Kerry has the nomination almost within his grasp, and has also emerged from the bruising kiss of imputed scandal. Unless Ms. Alex Polier or some other woman inconveniently crops up again, Teresa Heinz won't have to wield the carving knife she has threatened to use on her husband's private parts if his path to the White House is derailed by sexual scandal. Polier notwithstanding, never has a candidate had to put up with less in the way of the baptism of sewage that is a vital part of the primary process. Dean and Clark drew all the fire. Edwards, who could carve up Kerry in a minute, has adamantly refused to deploy his forensic artillery.
Did Kerry have the jaunty mien of triumph, that night of victory in Madison? Not that I could see. His long face, albeit abbreviated by corrective surgery, remained lugubrious, and he stumbled his way tiredly through Bob Shrum's phrases. The one thing all Democrats this year want is a winner. He doesn't look like a winner to me. Right now some polls show Kerry a few points ahead of Bush. But at time of writing, February 18, trend lines in other polls show Kerry slipping behind Bush after peaking on February 15. Karl Rove has yet to launch the Shock and Awe barrage that will explode over Kerry's head sometime in late summer, after the Democrats have got their boost in Boston.
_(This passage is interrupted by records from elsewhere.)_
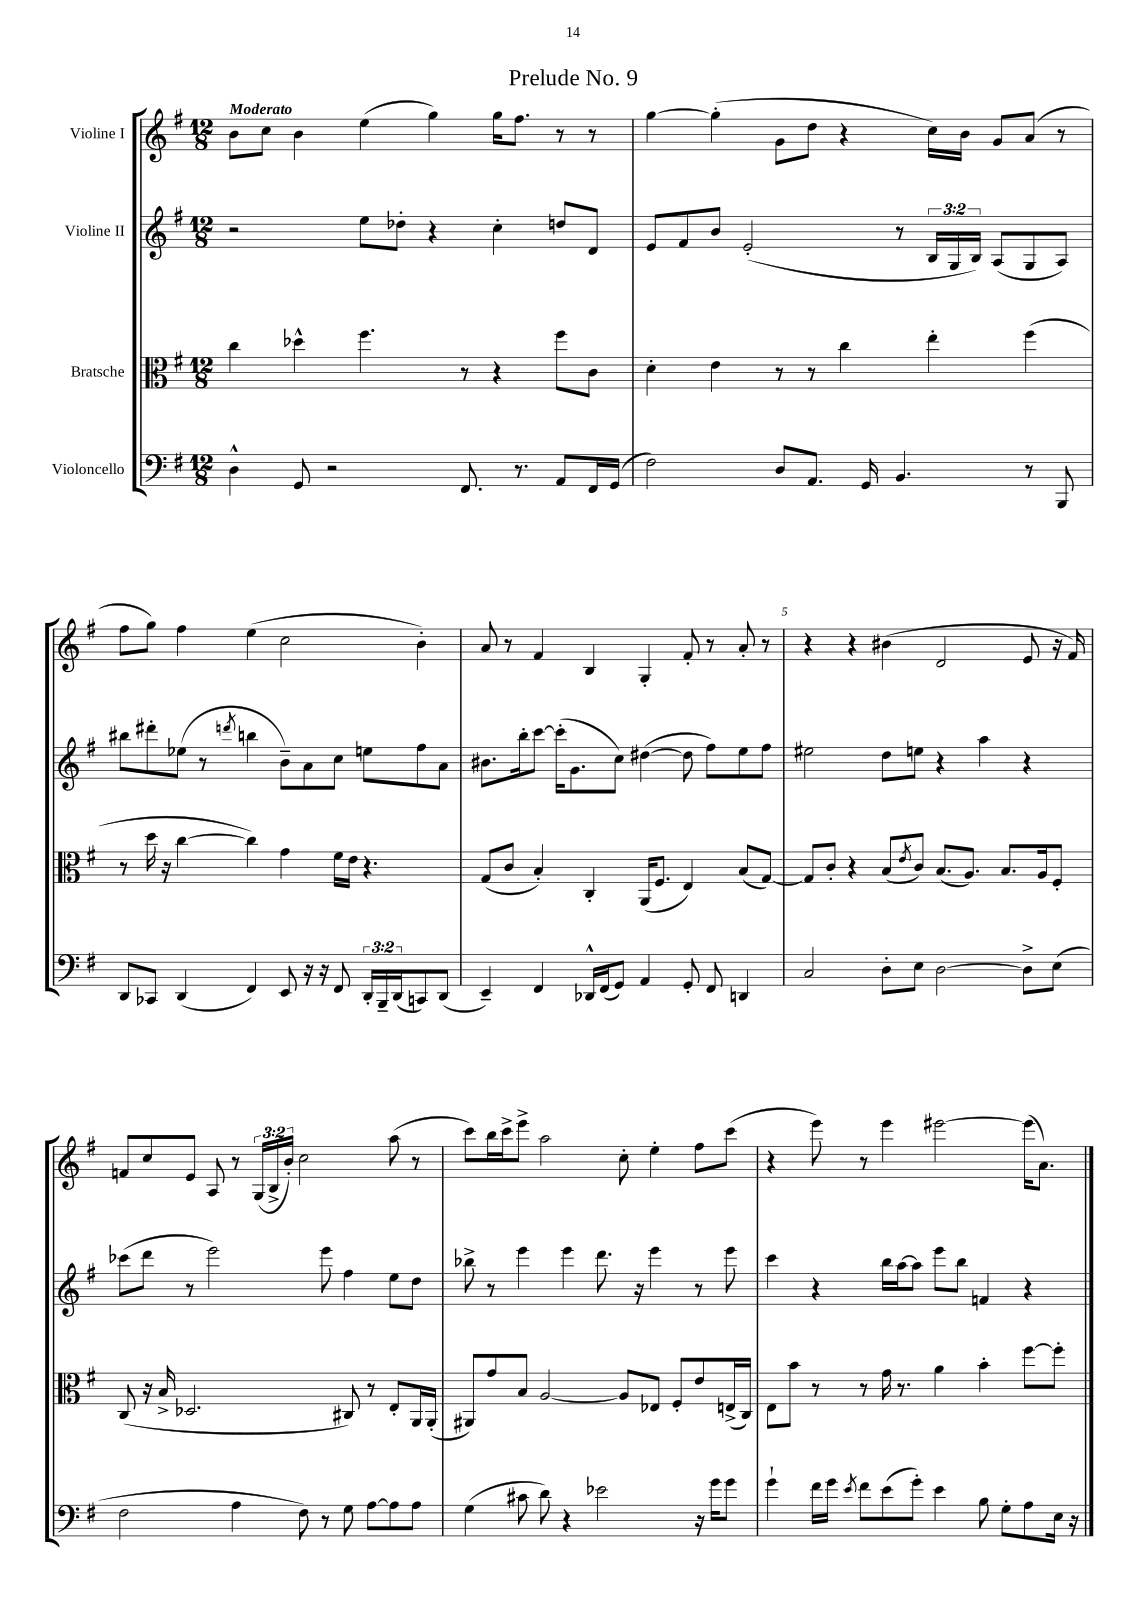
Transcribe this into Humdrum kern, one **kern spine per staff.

**kern	**kern	**kern	**kern
*staff4	*staff3	*staff2	*staff1
*clefF4	*clefC3	*clefG2	*clefG2
*k[f#]	*k[f#]	*k[f#]	*k[f#]
*M12/8	*M12/8	*M12/8	*M12/8
4D^^	4cc	2r	8b
.	.	.	8cc
8GG	4dd-^^	.	4b
2r	.	.	.
.	4.ff#	8ee	(4ee
.	.	8dd-'	.
.	.	4r	4gg)
8.FF#	8r	.	.
.	4r	4cc'	16gg
8.r	.	.	8.ff#
8AA	8ff#	8dd	8r
16FF#	8c	8d	8r
(16GG	.	.	.
=	=	=	=
2F#)	4d'	8e	[4gg
.	.	8f#	.
.	4e	8b	(4gg']
.	.	(2e'	.
8D	8r	.	8g
8.AA	8r	.	8dd
.	4cc	.	4r
16GG	.	.	.
4.BB	.	8r	.
.	4ee'	24B	16cc)
.	.	24G	.
.	.	.	16b
.	.	24B)	.
.	.	(8A	8g
8r	(4ff#	8G	(8a
8BBB	.	8A)	8r
=	=	=	=
8DD	8r	8bb#	8ff#
8CC-	16dd	8ddd#'	8gg)
.	16r	.	.
(4DD	[4cc	(8ee-	4ff#
.	.	8r	.
.	.	8qddd	.
4FF#)	4cc])	4bb	(4ee
8EE	4g	8b~)	2cc
16r	.	8a	.
16r	.	.	.
8FF#	16f#	8cc	.
.	16e	.	.
24DD'	4.r	8ee	.
24BBB~	.	.	.
(24DD	.	.	.
8CC)	.	8ff#	4b')
(8DD	.	8a	.
=	=	=	=
4EE~)	(8G	8.b#	8a
.	8c	.	8r
.	.	16bb'	.
4FF#	4B')	[8ccc	4f#
.	.	(16ccc']	.
.	.	8.g	.
16DD-^^	4C'	.	4B
(16FF#	.	.	.
8GG)	.	8cc)	.
4AA	(16AA	([4dd#	4G'
.	8.F#	.	.
8GG'	4E)	8dd#]	8f#'
8FF#	.	8ff#)	8r
4DD	(8B	8ee	8a'
.	[8G)	8ff#	8r
=	=	=	=
2C	8G]	2ee#	4r
.	8c'	.	.
.	4r	.	4r
8D'	(8B	8dd	(4b#
.	8qe	.	.
8E	8c)	8ee	.
[2D	(8.B	4r	2d
.	8.A)	.	.
.	.	4aa	.
.	8.B	.	.
8D^]	.	4r	8e
.	16A	.	.
(8E	8F#'	.	16r
.	.	.	16f#)
=	=	=	=
2F#	(8C	(8ccc-	8f
.	16r	8ddd	8cc
.	16B^	.	.
.	2.D-	8r	8e
.	.	2eee)	8A
4A	.	.	8r
.	.	.	(24G
.	.	.	24B^
.	.	.	24b')
8F#)	.	.	2cc
8r	.	8eee	.
8G	8C#)	4ff#	.
[8A	8r	.	.
8A]	8E'	8ee	(8aa
8A	16AA	8dd	8r
.	(16AA'	.	.
=	=	=	=
(4G	8AA#)	8bb-^	8ccc)
.	8g	8r	16bb
.	.	.	16ccc^
8c#	8B	4eee	8eee^
8d)	[2A	.	2aa
4r	.	4eee	.
2e-	.	8.ddd	.
.	8A]	.	8cc'
.	.	16r	.
.	8E-	4eee	4ee'
.	8F#'	.	.
16r	8e	8r	8ff#
16g	.	.	.
8g	(16E^	8eee	(8ccc
.	16C)	.	.
=	=	=	=
4g`	8E	4ccc	4r
.	8b	.	.
16f#	8r	4r	8eee)
16g	.	.	.
8qe	.	.	.
8f#	8r	.	8r
(8e	16g	16bb	4eee
.	8.r	[16aa	.
8g')	.	8aa]	.
4e	4a	8eee	[2eee#
.	.	8bb	.
8B	4b'	4f	.
8G'	.	.	.
8A	[8ff#	4r	(16eee#]
.	.	.	8.a)
16E	8ff#']	.	.
16r	.	.	.
==	==	==	==
*-	*-	*-	*-
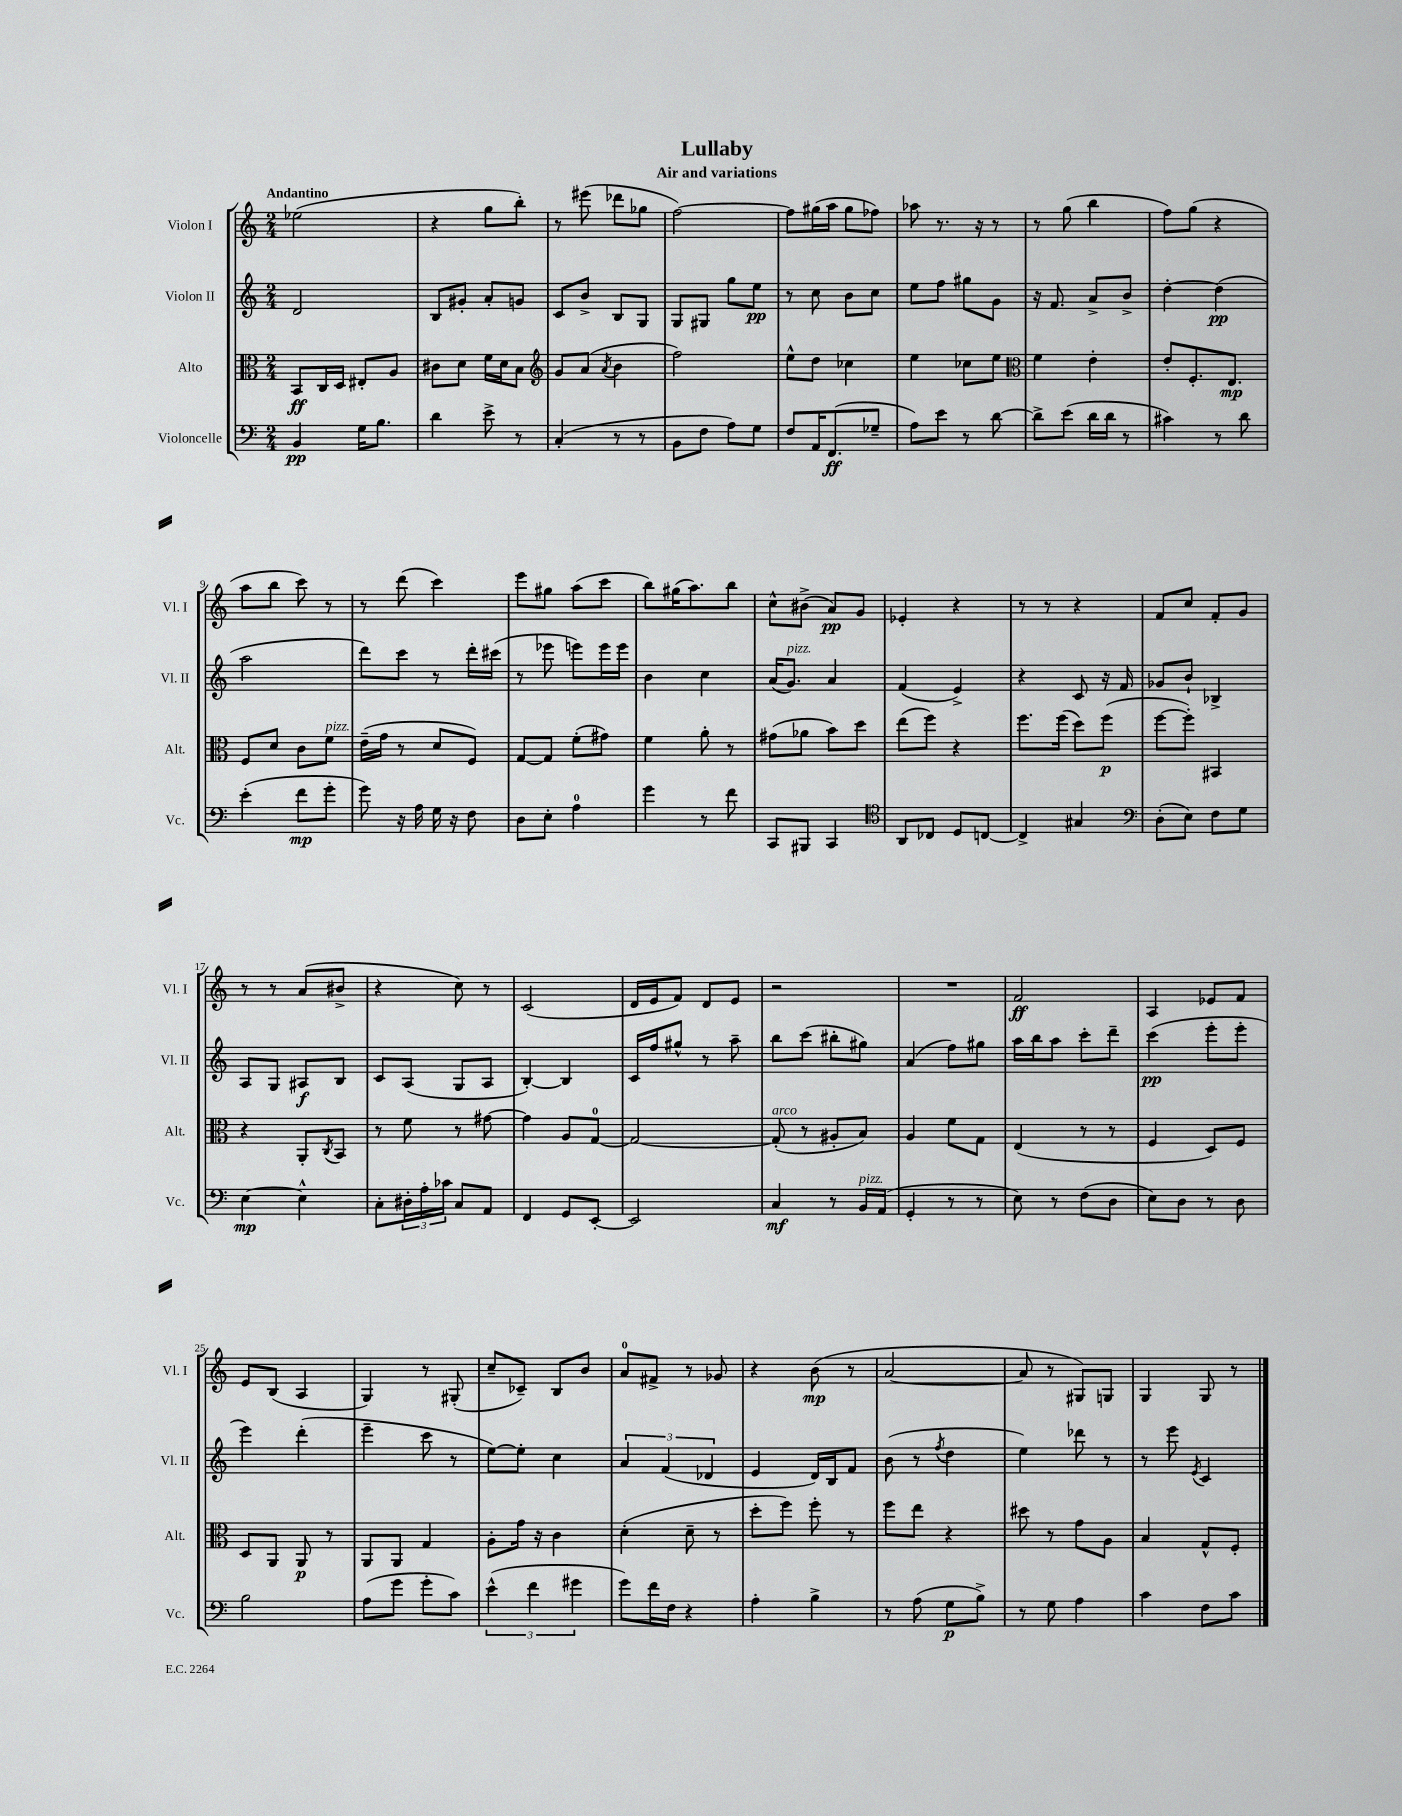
\header { title = "Lullaby" subtitle = "Air and variations" }
<<
\new StaffGroup <<
\new Staff = "s0" \with { instrumentName = "Violon I" shortInstrumentName = "Vl. I" } {
    \clef treble \key c \major \numericTimeSignature \time 2/4 \tempo "Andantino"
    ees''2( |
    r4 g''8 b''8-.) |
    r8 eis'''8( des'''8 ges''8 |
    f''2~) |
    f''8 gis''16( a''16 gis''8 fes''8) |
    aes''8 r8. r16 r8 |
    r8 g''8( b''4 |
    f''8) g''8( r4 |
    a''8 b''8 c'''8) r8 |
    r8 d'''8( c'''4) |
    e'''8 gis''8 a''8( c'''8 |
    b''8) gis''16( a''8.) b''8 |
    c''8-^ bis'8->( a'8\pp) g'8 |
    ees'4-. r4 |
    r8 r8 r4 |
    f'8 c''8 f'8-. g'8 |
    r8 r8 a'8( bis'8-> |
    r4 c''8) r8 |
    c'2( |
    d'16 e'16 f'8) d'8 e'8 |
    r2 |
    R2 |
    f'2\ff |
    a4 ees'8 f'8 |
    e'8 b8( a4 |
    g4) r8 gis8-.( |
    c''8-- ces'8--) b8 b'8 |
    a'8-0 fis'8-> r8 ges'8 |
    r4 b'8\mp( r8 |
    a'2~ |
    a'8 r8 gis8) g8 |
    g4 g8 r8 \bar "|." |
}
\new Staff = "s1" \with { instrumentName = "Violon II" shortInstrumentName = "Vl. II" } {
    \clef treble \key c \major \numericTimeSignature \time 2/4
    d'2 |
    b8 gis'8-. a'8-. g'8 |
    c'8 b'8-> b8 g8 |
    g8 gis8 g''8 e''8\pp |
    r8 c''8 b'8 c''8 |
    e''8 f''8 gis''8 g'8 |
    r16 f'8. a'8-> b'8-> |
    d''4~-. d''4\pp( |
    a''2 |
    d'''8) c'''8 r8 d'''16-. cis'''16( |
    r8 ees'''8 e'''8) e'''16 e'''16 |
    b'4 c''4 |
    a'16( g'8.^\markup { \italic "pizz." }) a'4 |
    f'4( e'4->) |
    r4 c'8 r16 f'16 |
    ges'8 b'8-! bes4-> |
    a8 g8 ais8\f b8 |
    c'8 a8( g8 a8 |
    b4~-.) b4 |
    c'16 f''16 gis''8-^ r8 a''8-- |
    b''8 c'''8( bis''8-. gis''8) |
    a'4( f''8) gis''8 |
    a''16 b''16 a''8 c'''8-. d'''8-- |
    c'''4\pp( e'''8-. e'''8-. |
    e'''4) d'''4-.( |
    e'''4-- c'''8 r8 |
    e''8~) e''8-. c''4 |
    \tuplet 3/2 { a'4 f'4( des'4 } |
    e'4 d'16) b16 f'8 |
    b'8( r8 \acciaccatura { f''8 } d''4 |
    e''4) des'''8 r8 |
    r8 e'''8 \acciaccatura { e'8 } c'4 \bar "|." |
}
\new Staff = "s2" \with { instrumentName = "Alto" shortInstrumentName = "Alt." } {
    \clef alto \key c \major \numericTimeSignature \time 2/4
    b,8\ff c16 d16 eis8-. a8 |
    cis'8 d'8 f'16 d'16 b8 |
    \clef treble g'8 a'8( \acciaccatura { a'8 } b'4 |
    f''2) |
    e''8-^ d''8 ces''4 |
    e''4 ces''8 e''8 |
    \clef alto f'4 e'4-. |
    e'8-. f8.-. e8.\mp |
    f8 d'8 c'8 f'8^\markup { \italic "pizz." } |
    e'16--( g'16 r8 d'8 f8) |
    g8~ g8 f'8-.( gis'8) |
    f'4 a'8-. r8 |
    gis'8( aes'8 b'8) d''8 |
    e''8( f''8) r4 |
    f''8. f''16( d''8) f''8\p( |
    f''8~ f''8-.) bis,4 |
    r4 a,8-. \acciaccatura { c8 } b,8 |
    r8 f'8 r8 gis'8~ |
    gis'4 a8 g8-0~ |
    g2~ |
    g8-.^\markup { \italic "arco" }( r8 ais8-. b8) |
    a4 f'8 g8 |
    e4( r8 r8 |
    f4 d8) f8 |
    d8 a,8 a,8\p r8 |
    a,8 a,8 g4 |
    a8-. g'16 r16 c'4 |
    d'4-.( d'8-- r8 |
    d''8-. f''8) f''8-. r8 |
    f''8 e''8 r4 |
    dis''8 r8 g'8 a8 |
    b4 g8-^ f8-. \bar "|." |
}
\new Staff = "s3" \with { instrumentName = "Violoncelle" shortInstrumentName = "Vc." } {
    \clef bass \key c \major \numericTimeSignature \time 2/4
    b,4\pp g16 b8. |
    d'4 e'8-> r8 |
    c4-.( r8 r8 |
    b,8 f8 a8) g8 |
    f8 a,16 f,8.\ff( ges8-- |
    a8) e'8 r8 d'8~ |
    d'8-> e'8( d'16 d'16 r8 |
    cis'4) r8 d'8 |
    e'4-.( f'8\mp g'8-. |
    g'8) r16 a16 g16 r16 f8 |
    d8 e8-. a4-0 |
    g'4 r8 f'8 |
    c,8 bis,,8 c,4 |
    \clef tenor a,8 ces8 d8 c8~ |
    c4-> gis4 |
    \clef bass d8-.( e8) f8 g8 |
    e4~\mp e4-^ |
    c8-. \tuplet 3/2 { dis16-. a16-. ces'16 } c8 a,8 |
    f,4 g,8 e,8~-. |
    e,2 |
    c4\mf r8 b,16^\markup { \italic "pizz." } a,16( |
    g,4-. r8 r8 |
    e8) r8 f8( d8 |
    e8) d8 r8 d8 |
    b2 |
    a8( g'8 g'8-. c'8) |
    \tuplet 3/2 { e'4-^( f'4 gis'4 } |
    g'8) f'16 f16 r4 |
    a4-. b4-> |
    r8 a8( g8\p b8->) |
    r8 g8 a4 |
    c'4 f8 c'8 \bar "|." |
}
>>
>>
Rove's targeting plans will obviously include such easy but telling hits as Kerry's support for Bush's tax cuts for the rich. (If elected President, according to the bean counters at Forbes, Kerry will be the third-richest denizen of the Oval Office in American history.) Kerry voted for the Patriot Act, and he voted for the '03 attack on Iraq. And this wasn't just a resigned or furtive aye. Kerry was up there with Bush, Rumsfeld and Blair as a huckster for all the lies that have come home to haunt Washington. "These weapons represent an unacceptable threat," he bellowed in the fall of 2002. Not only nuclear weapons of mass destruction. "Iraq has some lethal and incapacitating agents and is capable of quickly producing and weaponizing a variety of such agents, including anthrax, for delivery on a range of vehicles such as bombs, missiles, aerial sprayers, and covert operatives which could bring them to the United States homeland." Kerry's bottom line: "The President laid out a strong, comprehensive, and compelling argument why Iraq's weapons of mass destruction programs are a threat to the United States and the international community."